Editorial: We’re back printing in Washington

Published 6:49 am Wednesday, December 4, 2024

After decades printing the Chinook Observer across the Columbia at The Astorian, with this edition we’ve moved back to the Washington side. As a fifth-generation Washingtonian, keeping business here always appeals to me.

Our new Lakewood-based printer gives us full color on every page. The move back here to Washington should also help us realize some cost savings, thus helping preserve our award-winning mix of specifically local news, sports, features and opinion content.

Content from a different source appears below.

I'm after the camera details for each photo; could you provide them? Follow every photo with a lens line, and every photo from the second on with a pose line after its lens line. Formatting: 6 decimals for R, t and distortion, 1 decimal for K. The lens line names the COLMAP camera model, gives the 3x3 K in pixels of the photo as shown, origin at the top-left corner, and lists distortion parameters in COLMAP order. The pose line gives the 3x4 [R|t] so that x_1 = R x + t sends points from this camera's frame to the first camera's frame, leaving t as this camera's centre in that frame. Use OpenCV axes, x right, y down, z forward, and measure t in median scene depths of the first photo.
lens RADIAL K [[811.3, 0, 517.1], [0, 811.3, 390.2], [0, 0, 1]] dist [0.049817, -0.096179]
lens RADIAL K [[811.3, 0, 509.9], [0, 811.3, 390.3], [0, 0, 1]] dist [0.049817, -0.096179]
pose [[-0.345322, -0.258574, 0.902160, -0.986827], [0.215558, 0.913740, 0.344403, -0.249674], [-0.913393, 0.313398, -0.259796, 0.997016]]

Even with these advantages, we’re sad to bid farewell to the dedicated press and mailroom team at The Astorian, who have served us, our readers and advertisers well for half a century. They’ve done marvelous work and we thank them from the bottom of our hearts.

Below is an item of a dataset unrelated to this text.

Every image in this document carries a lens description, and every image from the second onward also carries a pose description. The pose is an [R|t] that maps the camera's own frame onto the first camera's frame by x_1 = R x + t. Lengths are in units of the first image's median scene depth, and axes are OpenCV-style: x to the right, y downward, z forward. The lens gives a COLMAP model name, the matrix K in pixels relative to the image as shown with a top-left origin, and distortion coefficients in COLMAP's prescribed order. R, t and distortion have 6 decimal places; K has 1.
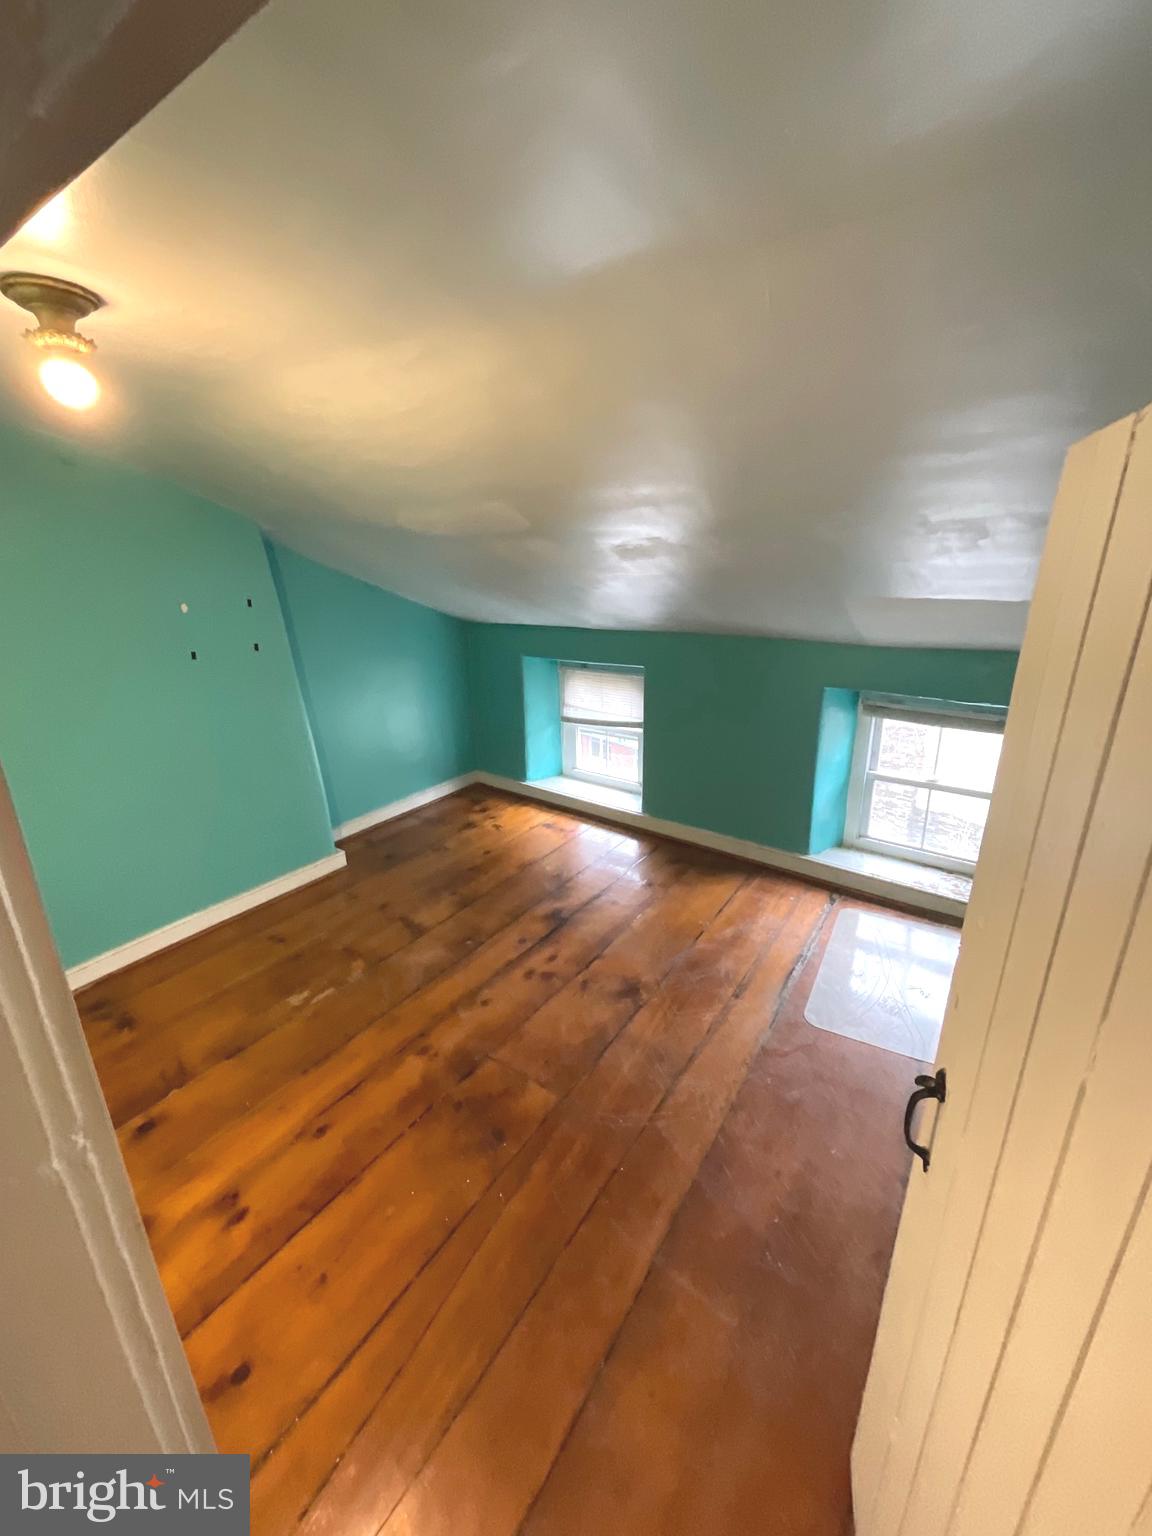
lens RADIAL K [[621.5, 0, 579.5], [0, 621.5, 762.6], [0, 0, 1]] dist [-0.006505, 0.001828]
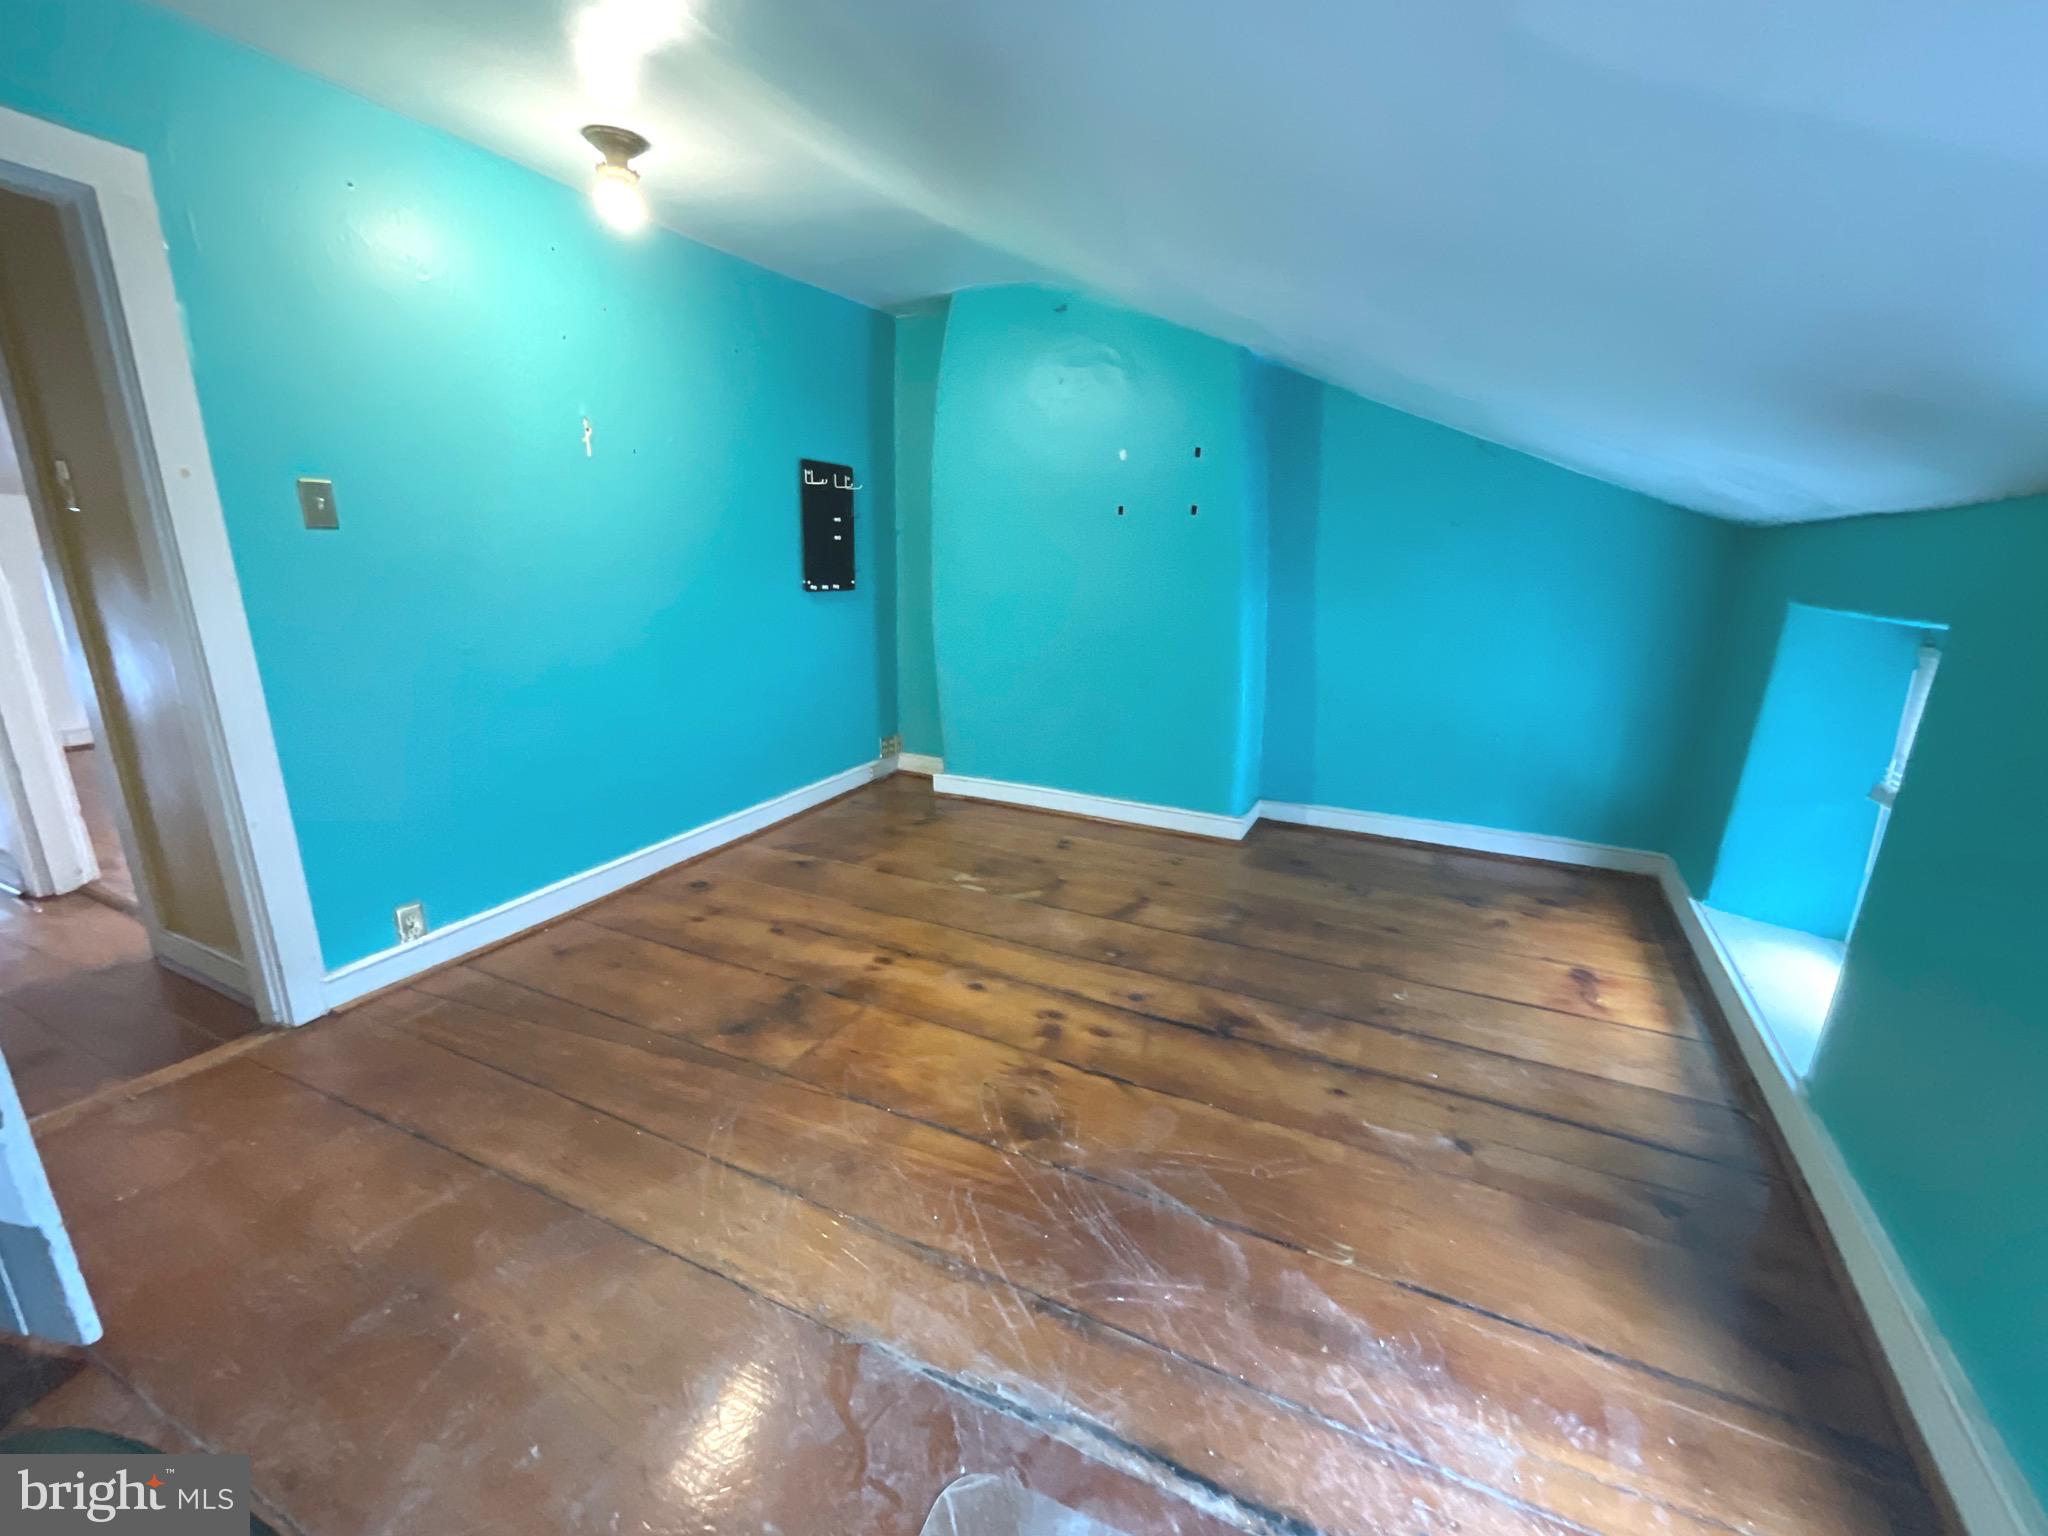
lens RADIAL K [[828.6, 0, 1031.2], [0, 828.6, 760.2], [0, 0, 1]] dist [-0.006505, 0.001828]
pose [[0.166056, 0.274090, -0.947259, 0.614358], [-0.323506, 0.922575, 0.210237, -0.053361], [0.931541, 0.271533, 0.241868, 0.716786]]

When I started editing the Chinook Observer in 1991, I recall Mark and Terri Kester — our ace news/sports writer and ad manager — telling me about their adventures getting our completed pages across the river in time to meet our printing deadline. (There’s nothing quite as intimidating as an angry press boss and crew kept waiting too long after the pages were supposed to be ready to run.) I can’t exactly recall their record between our little old office on Oregon Street in Long Beach to the Astorian offices on Exchange — maybe 22 minutes?

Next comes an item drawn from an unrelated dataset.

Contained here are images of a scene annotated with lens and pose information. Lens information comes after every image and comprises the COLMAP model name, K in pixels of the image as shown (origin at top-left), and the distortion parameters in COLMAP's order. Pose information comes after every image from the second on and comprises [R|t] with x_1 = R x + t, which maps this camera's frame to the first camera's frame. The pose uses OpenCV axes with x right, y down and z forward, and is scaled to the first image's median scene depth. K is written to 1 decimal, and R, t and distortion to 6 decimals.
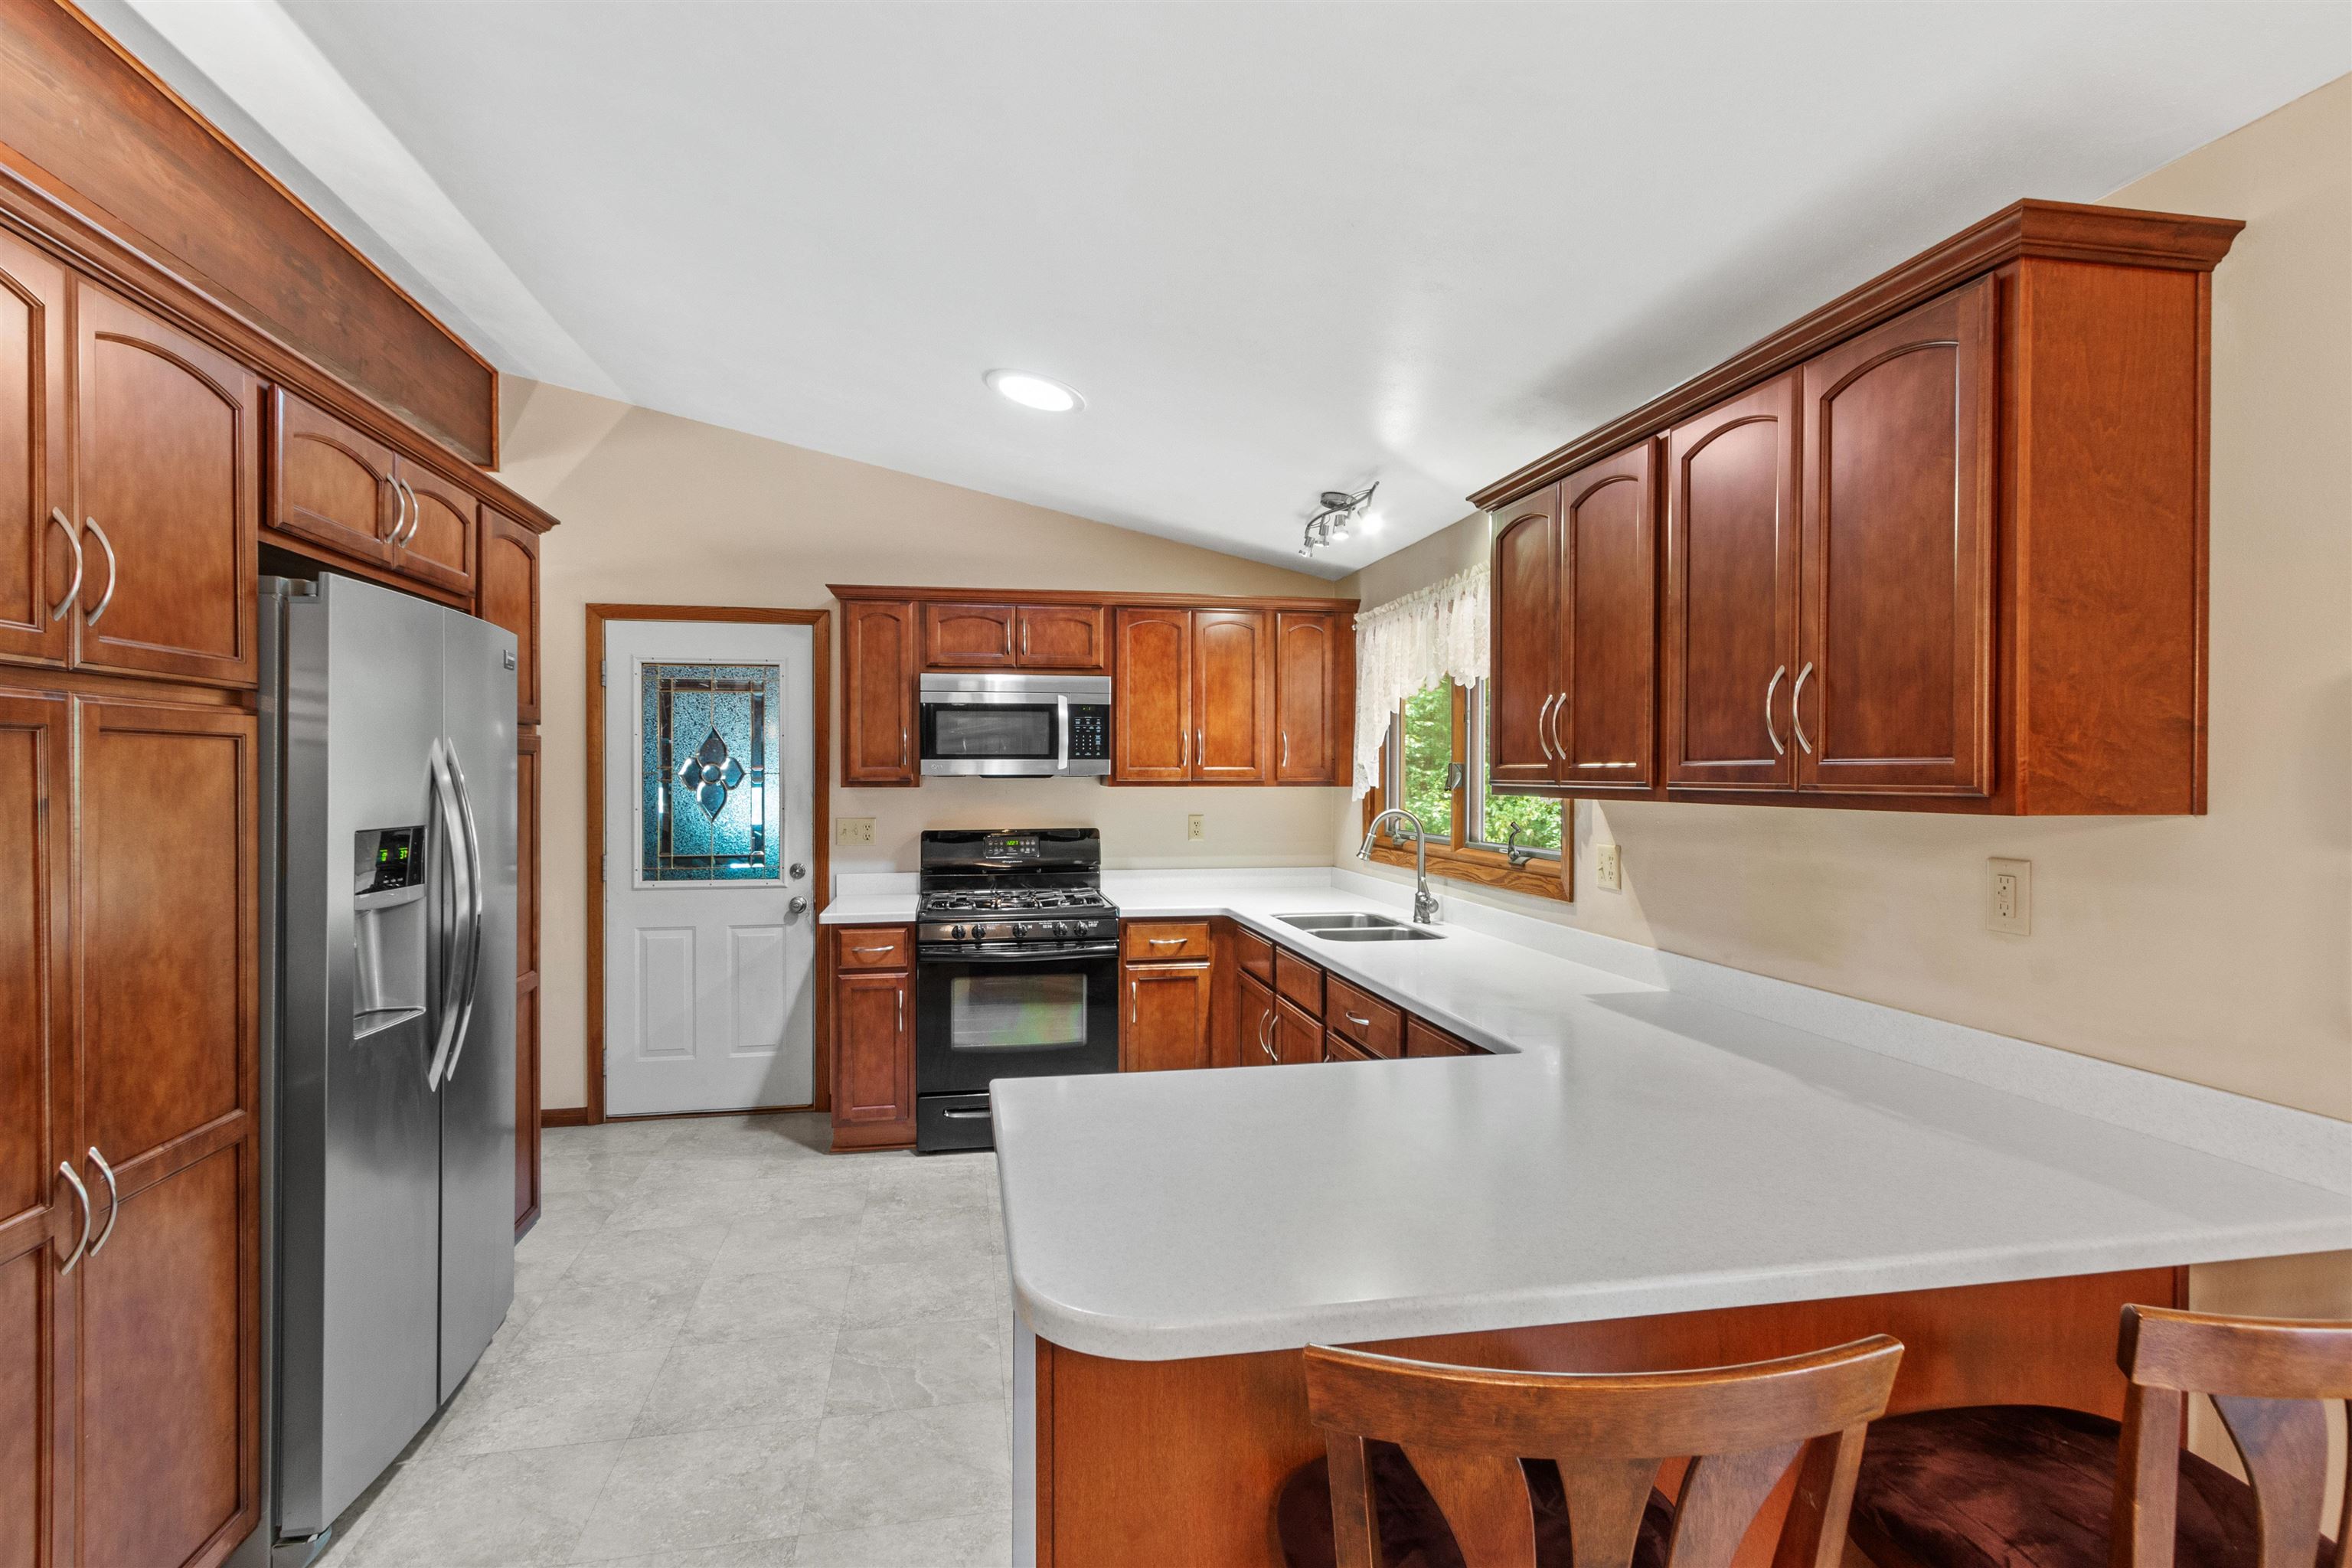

That was in the era when laying out a newspaper was a little like a kindergarten art project, using sticky hot wax to attach galleys of printed type and half-toned photos to giant paper grids. It was a fun but labor-intensive process — thinking about it makes me recall the smell of the wax, painful nicks from Exacto blades, and the eye-straining flicker of fluorescent lighting as we toiled into night.

We gradually adopted ever-more sophisticated news technology and eventually eliminated the need to physically deliver paper layouts to Astoria. We were early users of Apple computers — little block-like plastic cubes with screens that can’t have been much more than eight inches wide. Designing the wide newsprint pages we had back then was like building a ship in a bottle, since we could only see a small fraction of each page at any one time.

Although it will be easy electronically transmitting our pages to the new printer, transporting the printed and assembled newspapers back down here will require some minor logistical magic. Especially in this first week, you may notice some slight differences in content as we work out new deadlines involving the many people who contribute to making the Observer all it is. I expect to end up with the same great mix of content as before, reflecting our area’s rich and unique personality — factors that contribute to the Observer being named one of the state’s best a dozen times.

All businesses change, and the ones that survive and prosper adapt and make themselves stronger. I’m optimistic this will be true of the Chinook Observer, which is healthy in every sense and which I expect to remain robust long after I’ve retired after a few more years here.

Thank you for your continuing support.